[Dataset entries]
--- --- ---
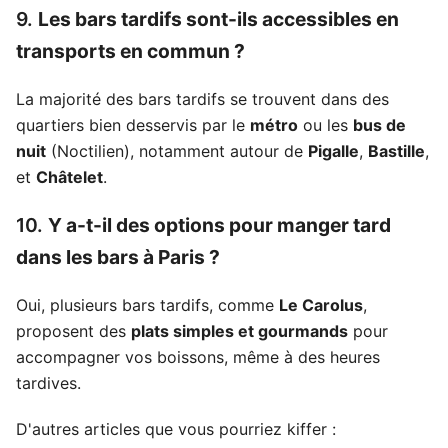
9.
Les bars tardifs sont-ils accessibles en
transports en commun ?
La majorité des bars tardifs se trouvent dans des
quartiers bien desservis par le
métro
ou les
bus de
nuit
(Noctilien), notamment autour de
Pigalle
,
Bastille
,
et
Châtelet
.
10.
Y a-t-il des options pour manger tard
dans les bars à Paris ?
Oui, plusieurs bars tardifs, comme
Le Carolus
,
proposent des
plats simples et gourmands
pour
accompagner vos boissons, même à des heures
tardives.
D'autres articles que vous pourriez kiffer :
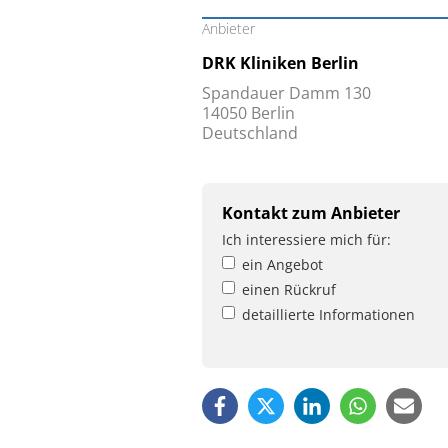
Anbieter
DRK Kliniken Berlin
Spandauer Damm 130
14050 Berlin
Deutschland
Kontakt zum Anbieter
Ich interessiere mich für:
ein Angebot
einen Rückruf
detaillierte Informationen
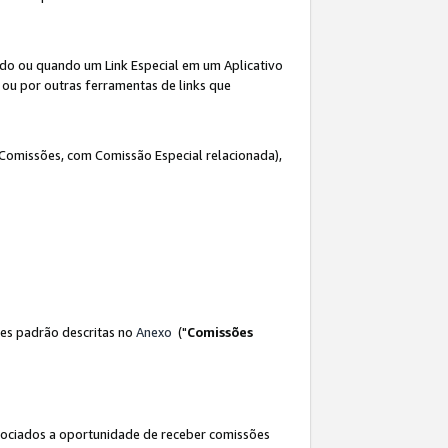
ado ou quando um Link Especial em um Aplicativo
 ou por outras ferramentas de links que
 Comissões, com Comissão Especial relacionada),
es padrão descritas no
Anexo
("
Comissões
sociados a oportunidade de receber comissões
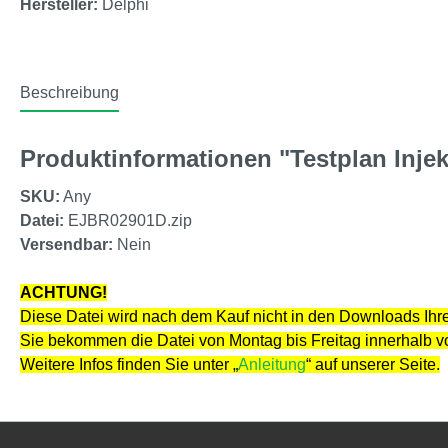
Hersteller:
Delphi
Beschreibung
Produktinformationen "Testplan Inje
SKU:
Any
Datei:
EJBR02901D.zip
Versendbar:
Nein
ACHTUNG!
Diese Datei wird nach dem Kauf nicht in den Downloads Ihre
Sie bekommen die Datei von Montag bis Freitag innerhalb 
Weitere Infos finden Sie unter „
Anleitung
“ auf unserer Seite.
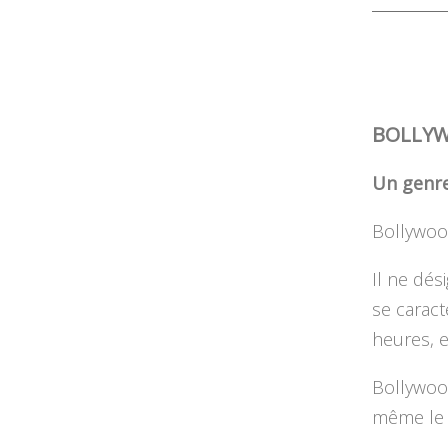
BOLLYW
Un genre
Bollywoo
Il ne dés
se caract
heures, 
Bollywood
même le 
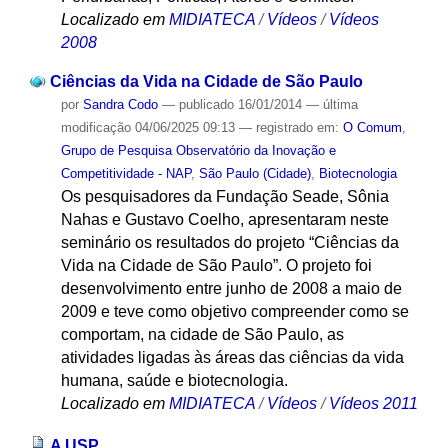
Localizado em
MIDIATECA
/
Vídeos
/
Vídeos
2008
Ciências da Vida na Cidade de São Paulo
por
Sandra Codo
—
publicado
16/01/2014
—
última
modificação
04/06/2025 09:13
— registrado em:
O Comum
,
Grupo de Pesquisa Observatório da Inovação e
Competitividade - NAP
,
São Paulo (Cidade)
,
Biotecnologia
Os pesquisadores da Fundação Seade, Sônia
Nahas e Gustavo Coelho, apresentaram neste
seminário os resultados do projeto “Ciências da
Vida na Cidade de São Paulo”. O projeto foi
desenvolvimento entre junho de 2008 a maio de
2009 e teve como objetivo compreender como se
comportam, na cidade de São Paulo, as
atividades ligadas às áreas das ciências da vida
humana, saúde e biotecnologia.
Localizado em
MIDIATECA
/
Vídeos
/
Vídeos 2011
A USP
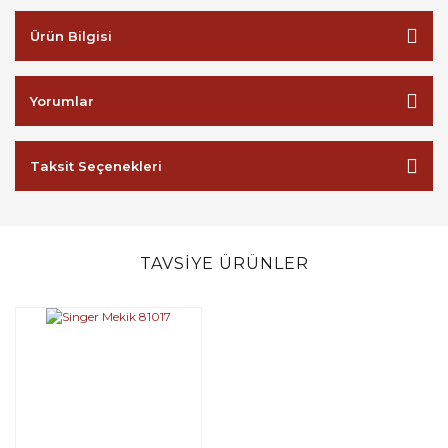
Ürün Bilgisi
Yorumlar
Taksit Seçenekleri
TAVSİYE ÜRÜNLER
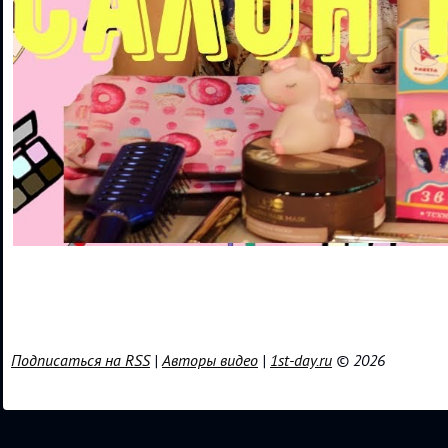
Подписаться на RSS
|
Авторы видео
|
1st-day.ru
© 2026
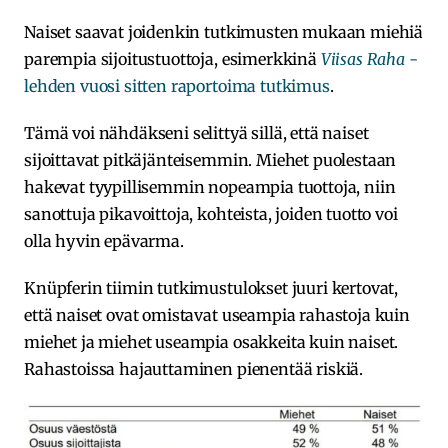
Naiset saavat joidenkin tutkimusten mukaan miehiä
parempia sijoitustuottoja, esimerkkinä
Viisas Raha
-
lehden vuosi sitten raportoima tutkimus
.
Tämä voi nähdäkseni selittyä sillä, että naiset
sijoittavat pitkäjänteisemmin. Miehet puolestaan
hakevat tyypillisemmin nopeampia tuottoja, niin
sanottuja pikavoittoja, kohteista, joiden tuotto voi
olla hyvin epävarma.
Knüpferin tiimin tutkimustulokset juuri kertovat,
että naiset ovat omistavat useampia rahastoja kuin
miehet ja miehet useampia osakkeita kuin naiset.
Rahastoissa hajauttaminen pienentää riskiä.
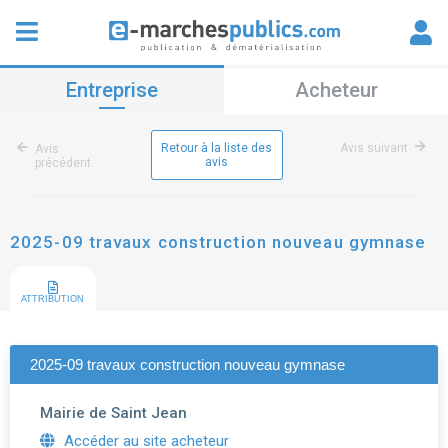
Entreprise
Acheteur
Retour à la liste des
Avis suivant
Avis
avis
précédent
2025-09 travaux construction nouveau gymnase
ATTRIBUTION
2025-09 travaux construction nouveau gymnase
Mairie de Saint Jean
Accéder au site acheteur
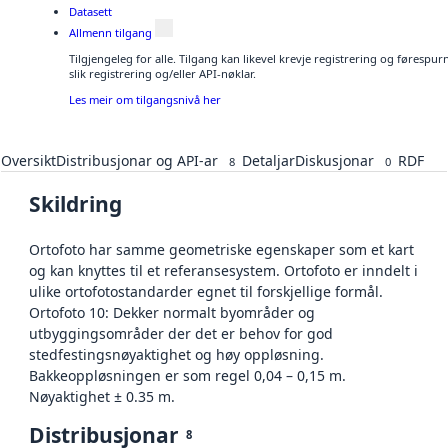
Datasett
Allmenn tilgang
Tilgjengeleg for alle. Tilgang kan likevel krevje registrering og føresp
slik registrering og/eller API-nøklar.
Les meir om tilgangsnivå her
Oversikt
Distribusjonar og API-ar
Detaljar
Diskusjonar
RDF
8
0
Skildring
Ortofoto har samme geometriske egenskaper som et kart
og kan knyttes til et referansesystem. Ortofoto er inndelt i
ulike ortofotostandarder egnet til forskjellige formål.
Ortofoto 10: Dekker normalt byområder og
utbyggingsområder der det er behov for god
stedfestingsnøyaktighet og høy oppløsning.
Bakkeoppløsningen er som regel 0,04 – 0,15 m.
Nøyaktighet ± 0.35 m.
Distribusjonar
8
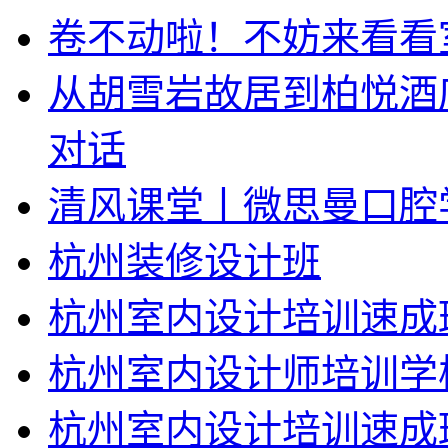
卷不动啦！不妨来看看
从胡雪岩故居到柏悦酒
对话
清风课堂丨微思曼口腔
杭州装修设计班
杭州室内设计培训速成
杭州室内设计师培训学
杭州室内设计培训速成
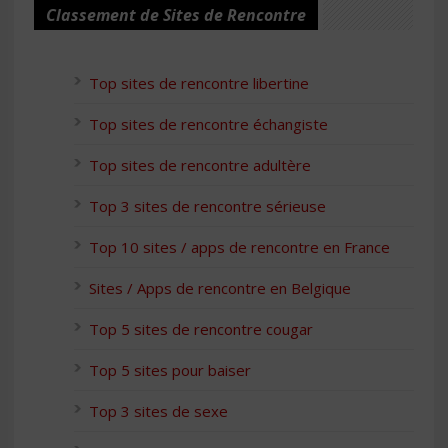
Classement de Sites de Rencontre
Top sites de rencontre libertine
Top sites de rencontre échangiste
Top sites de rencontre adultère
Top 3 sites de rencontre sérieuse
Top 10 sites / apps de rencontre en France
Sites / Apps de rencontre en Belgique
Top 5 sites de rencontre cougar
Top 5 sites pour baiser
Top 3 sites de sexe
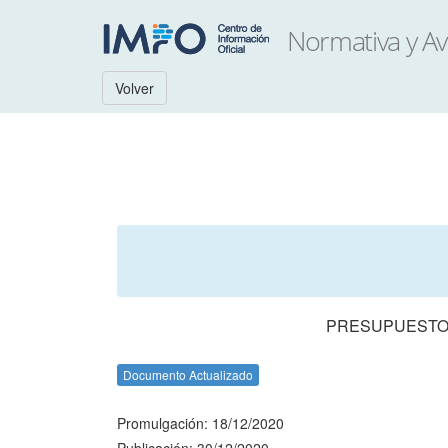
Volver
PRESUPUESTO 
Documento Actualizado
Promulgación: 18/12/2020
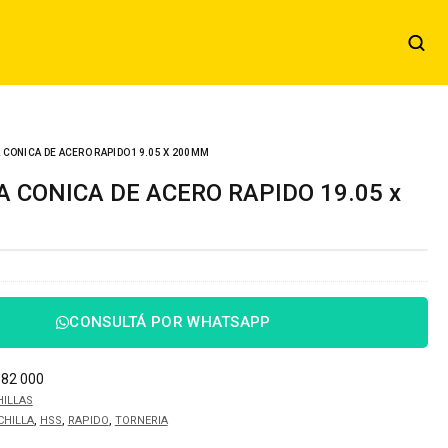
 CONICA DE ACERO RAPIDO 19.05 X 200MM
CONSULTÁ POR WHATSAPP
982 000
ILLAS
,
,
,
CHILLA
HSS
RAPIDO
TORNERIA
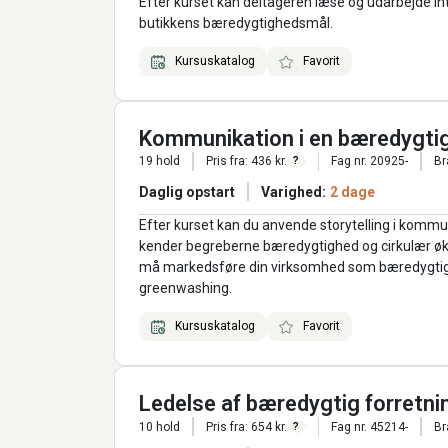
Efter kurset kan deltageren læse og udarbejde i
butikkens bæredygtighedsmål.
Kursuskatalog
Favorit
Kommunikation i en bæredygti
19 hold
Pris fra: 436 kr.
Fag nr. 20925-
Br
?
Daglig opstart
Varighed:
2 dage
Efter kurset kan du anvende storytelling i kommu
kender begreberne bæredygtighed og cirkulær øk
må markedsføre din virksomhed som bæredygtig 
greenwashing.
Kursuskatalog
Favorit
Ledelse af bæredygtig forretni
10 hold
Pris fra: 654 kr.
Fag nr. 45214-
Br
?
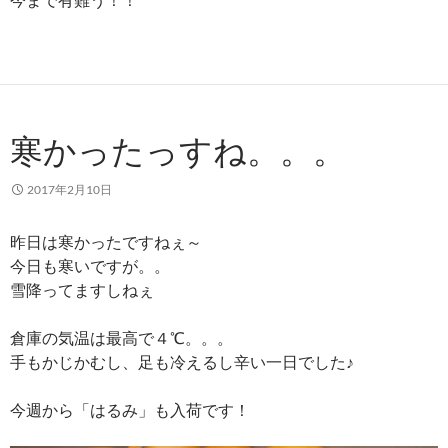
寒かったっすね。。。
2017年2月10日
昨日は寒かったですねぇ～
今日も寒いですが。。
雪降ってますしねぇ
倉庫の気温は最高で４℃。。。
手もかじかむし、足も冷えるし辛い一日でした♪
今週から「はるみ」も入荷です！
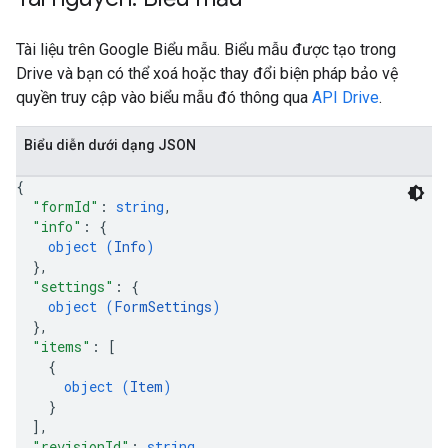
Tài liệu trên Google Biểu mẫu. Biểu mẫu được tạo trong
Drive và bạn có thể xoá hoặc thay đổi biện pháp bảo vệ
quyền truy cập vào biểu mẫu đó thông qua
API Drive
.
Biểu diễn dưới dạng JSON
{
"formId"
: 
string
,
"info"
: 
{
object (
Info
)
}
,
"settings"
: 
{
object (
FormSettings
)
}
,
"items"
: 
[
{
object (
Item
)
}
]
,
"revisionId"
: 
string
,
--- --- ---
» TASK BRIEF
Show a copy of each line from the data that includes the word "même".

» RESULT OF THIS EXERCISE
accompagner vos boissons, même à des heures
même le 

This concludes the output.